Source data:

/---

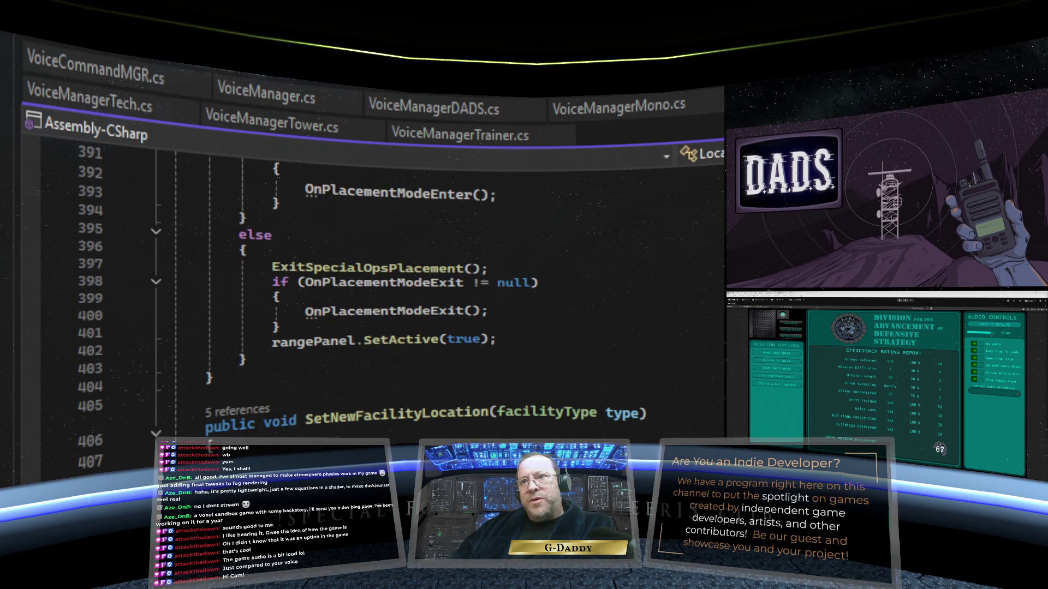
# - Scroll down through the placement methods that fill locations[x, y] with instantiated squares
pyautogui.scroll(-4, 382, 294)
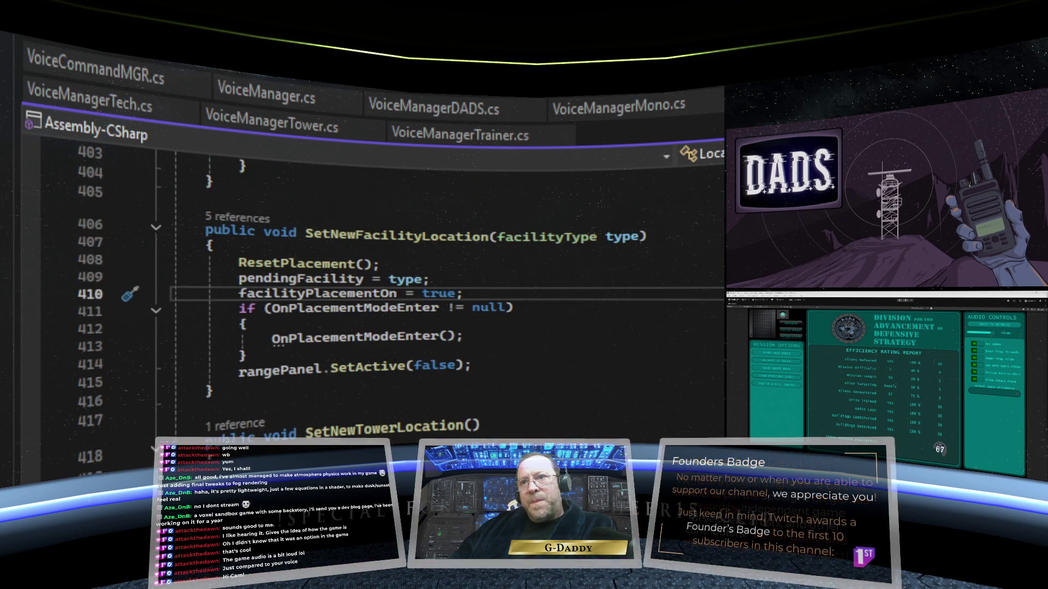
pyautogui.scroll(-7, 382, 294)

\---

Task to carry out: The result should be the listing above, restated exactly, with no pictures in it.

Output of the task:
# - Scroll down through the placement methods that fill locations[x, y] with instantiated squares
pyautogui.scroll(-4, 382, 294)
pyautogui.scroll(-7, 382, 294)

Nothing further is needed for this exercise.